Autor: Marquelino Santana
Na ontológica alma ribeirinha e no benevolente lar da floresta brasileiro – boliviana, não há espaço para a pugnaz xenofobia fronteiriça. A tradicional e obstinada família amazônica não se rende a truculência do mundo tacanho, e não é subserviente a um Estado tecnocrata internacional.
A família brasiviana é por excelência, parte indissociável da mata, e nesse peculiar imbricamento, não há distanciamento ou aversão às diferentes diferenças, não há insolência e perniciosidade contra a vida, e não há obliteração aos tradicionais modos de vida do lugar.
Nesse simbólico e cosmogônico espaço de ação, os guardiães da floresta são divinalmente apropriados pela espiritualidade e toponímia de um lugar singular e plural, e possuídos por um exuberante panteão de significados de seus deuses mitológicos que sobrevivem transcendentalmente alojados no ser do ente de suas coletividades.
A floresta brasiviana do rio Mamu carrega em si um emaranhado de mistérios que são divinamente guardados no imaginário estetizante de seus entes. Neste exímio cenário da natureza encantadora há uma fonte inesgotável de saberes espirituais e mitológicos que nos fascina com seus devaneios poetizantes.
É na concatenação fascinante da noite com o imaculado remanso do rio que brotam os desejos do homem ribeirinho. No entanto, a vontade instigante do ser é vigilantemente controlada pelo poder do velho-da-canoa. Esta generosa figura mitológica brasiviana atua no exuberante silêncio da noite, é dotado de uma alma extremamente benévola e percorre o rio Mamu numa velha canoa feita de Itaúba.

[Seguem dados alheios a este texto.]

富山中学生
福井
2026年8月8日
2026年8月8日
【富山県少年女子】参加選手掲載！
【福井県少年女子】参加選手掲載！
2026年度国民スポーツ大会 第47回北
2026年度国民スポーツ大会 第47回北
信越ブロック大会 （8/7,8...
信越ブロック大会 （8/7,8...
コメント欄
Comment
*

Enquanto rema, ele viaja nos devaneios do homem ribeirinho, ingressa misteriosamente nos sonhos de cada um, analisa os desejos não concretizados durante o dia, atenta para os desejos pretendidos do dia vindouro e em seguida prioriza as vontades mais urgentes e necessárias à serem atendidas.
Com uma visão imaculadamente cosmopolita, o velho-da-canoa é considerado a alma da floresta. Em seu estado de profunda pureza, ele é o ensaio virtuoso da contemplação divinizada da natureza, e é durante seus trajetos noturnos que ele adormece no silêncio sublime da solidão, buscando no espaço e tempo a sua majestosa imensidão.
O velho-da-canoa viaja na intimidade do ente seringueiro, ele procura atender os desejos da vida ribeirinha, atender o que é de maior necessidade. Ele vive na imensidão da alma e na vastidão da relação do homem com a natureza, uma prova irrefutável do deslumbramento transcendental da imaterialidade da casa brasiviana.
Marquelino Santana é doutor em geografia, pesquisador do Grupo de Estudos e Pesquisas, Modos de Vida e Culturas Amazônicas – Gepcultura/UNIR e pesquisador do grupo de pesquisa Geografia Política, Território, Poder e Conflito da Universidade Estadual de Londrina – UEL.